> Exercise aim
Print exactly the lines below between the line holding "ring tip: (708, 517)" and the line holding "ring dip: (720, 473)", inclusive, and nothing more.

> Input
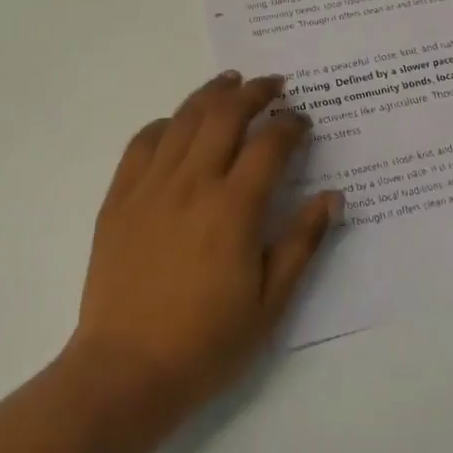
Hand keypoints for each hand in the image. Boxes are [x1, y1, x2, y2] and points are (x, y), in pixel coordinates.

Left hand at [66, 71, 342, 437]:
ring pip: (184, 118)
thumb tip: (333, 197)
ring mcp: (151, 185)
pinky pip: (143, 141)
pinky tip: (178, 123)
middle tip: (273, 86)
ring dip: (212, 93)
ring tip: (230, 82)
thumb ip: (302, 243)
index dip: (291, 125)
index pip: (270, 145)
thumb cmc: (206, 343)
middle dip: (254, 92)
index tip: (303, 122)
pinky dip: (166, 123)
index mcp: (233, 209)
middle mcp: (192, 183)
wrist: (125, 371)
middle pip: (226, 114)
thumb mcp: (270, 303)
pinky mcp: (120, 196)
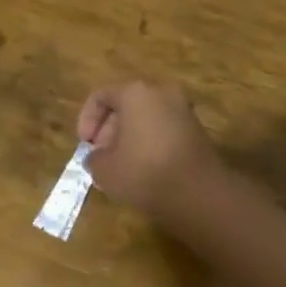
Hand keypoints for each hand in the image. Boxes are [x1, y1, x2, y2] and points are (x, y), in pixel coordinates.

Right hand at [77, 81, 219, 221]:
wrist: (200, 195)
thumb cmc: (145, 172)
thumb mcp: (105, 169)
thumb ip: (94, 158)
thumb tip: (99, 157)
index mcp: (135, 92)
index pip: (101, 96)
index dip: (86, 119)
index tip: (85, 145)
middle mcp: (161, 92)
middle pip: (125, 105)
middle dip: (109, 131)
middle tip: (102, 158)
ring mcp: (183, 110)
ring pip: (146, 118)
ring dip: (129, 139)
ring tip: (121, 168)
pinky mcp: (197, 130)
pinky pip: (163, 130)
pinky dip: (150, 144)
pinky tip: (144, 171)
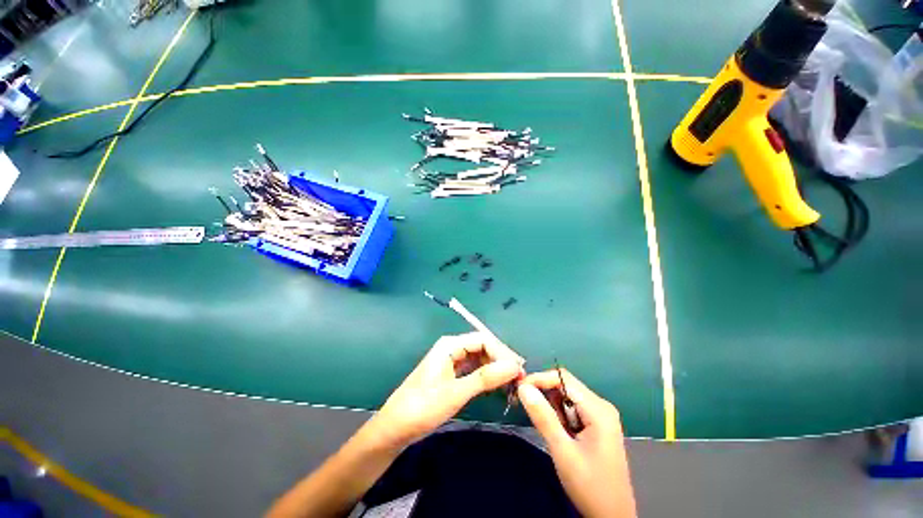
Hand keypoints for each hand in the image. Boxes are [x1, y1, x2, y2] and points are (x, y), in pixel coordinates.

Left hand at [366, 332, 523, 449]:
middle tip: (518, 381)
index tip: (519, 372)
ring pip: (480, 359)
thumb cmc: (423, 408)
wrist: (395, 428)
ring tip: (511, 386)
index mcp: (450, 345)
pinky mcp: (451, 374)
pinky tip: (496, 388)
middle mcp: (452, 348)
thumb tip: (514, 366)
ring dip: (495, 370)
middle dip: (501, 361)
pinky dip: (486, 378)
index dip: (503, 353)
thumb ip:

* * *

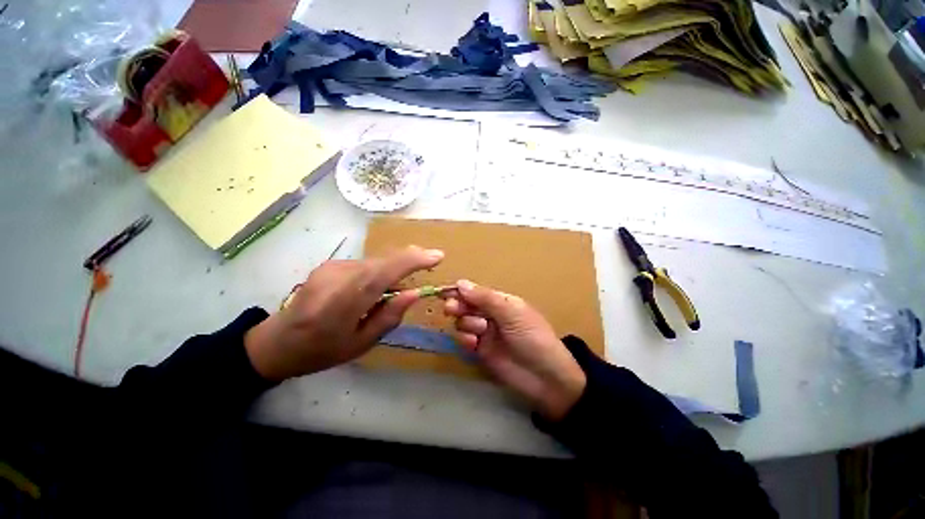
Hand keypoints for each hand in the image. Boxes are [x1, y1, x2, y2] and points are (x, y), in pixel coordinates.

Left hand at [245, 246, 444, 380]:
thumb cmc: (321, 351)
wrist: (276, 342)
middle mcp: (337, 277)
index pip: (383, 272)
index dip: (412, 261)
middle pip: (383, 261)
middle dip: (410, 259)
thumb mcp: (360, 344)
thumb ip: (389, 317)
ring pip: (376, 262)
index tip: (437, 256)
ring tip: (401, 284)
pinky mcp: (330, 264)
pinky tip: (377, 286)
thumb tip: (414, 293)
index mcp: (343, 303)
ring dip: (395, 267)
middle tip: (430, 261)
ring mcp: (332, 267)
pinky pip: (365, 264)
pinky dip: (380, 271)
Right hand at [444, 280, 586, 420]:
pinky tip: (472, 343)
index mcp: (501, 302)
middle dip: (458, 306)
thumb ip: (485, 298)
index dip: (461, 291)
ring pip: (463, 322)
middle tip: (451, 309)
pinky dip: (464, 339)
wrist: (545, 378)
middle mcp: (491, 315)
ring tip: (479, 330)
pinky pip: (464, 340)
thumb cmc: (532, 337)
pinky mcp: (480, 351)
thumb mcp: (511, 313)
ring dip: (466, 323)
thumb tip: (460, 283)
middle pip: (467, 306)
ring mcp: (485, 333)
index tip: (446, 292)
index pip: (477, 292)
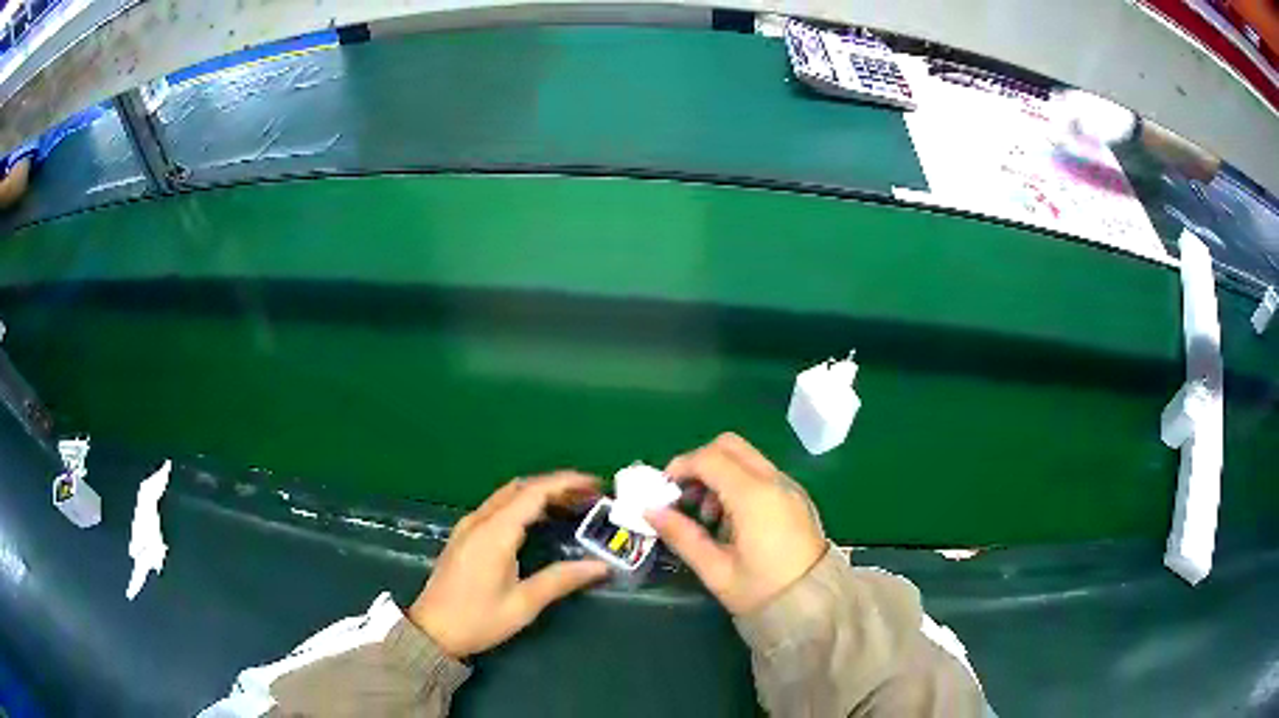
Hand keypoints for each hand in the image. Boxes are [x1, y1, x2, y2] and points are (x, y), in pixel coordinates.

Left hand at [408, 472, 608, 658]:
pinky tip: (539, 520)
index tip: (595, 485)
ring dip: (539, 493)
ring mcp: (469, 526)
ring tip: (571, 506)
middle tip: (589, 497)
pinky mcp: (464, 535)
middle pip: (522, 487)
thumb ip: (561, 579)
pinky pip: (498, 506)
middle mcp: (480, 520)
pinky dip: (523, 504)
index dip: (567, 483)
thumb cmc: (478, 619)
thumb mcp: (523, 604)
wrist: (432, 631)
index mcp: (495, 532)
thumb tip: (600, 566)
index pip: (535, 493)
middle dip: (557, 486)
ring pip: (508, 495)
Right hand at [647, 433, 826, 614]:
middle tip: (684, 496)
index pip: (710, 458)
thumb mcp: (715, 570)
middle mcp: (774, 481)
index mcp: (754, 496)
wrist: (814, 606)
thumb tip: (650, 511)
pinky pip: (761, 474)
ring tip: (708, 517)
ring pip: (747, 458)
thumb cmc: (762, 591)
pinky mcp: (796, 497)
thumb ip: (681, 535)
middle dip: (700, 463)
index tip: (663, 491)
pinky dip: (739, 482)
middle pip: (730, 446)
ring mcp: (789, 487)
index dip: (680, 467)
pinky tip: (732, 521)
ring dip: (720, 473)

> Finished task
ring tip: (708, 517)
ring pip: (747, 458)
thumb cmc: (762, 591)
pinky mcp: (796, 497)
thumb ip: (681, 535)
middle dip: (700, 463)
index tip: (663, 491)
pinky dip: (739, 482)
middle pip: (730, 446)
ring mcp: (789, 487)
index dip: (680, 467)
pinky tip: (732, 521)
ring dip: (720, 473)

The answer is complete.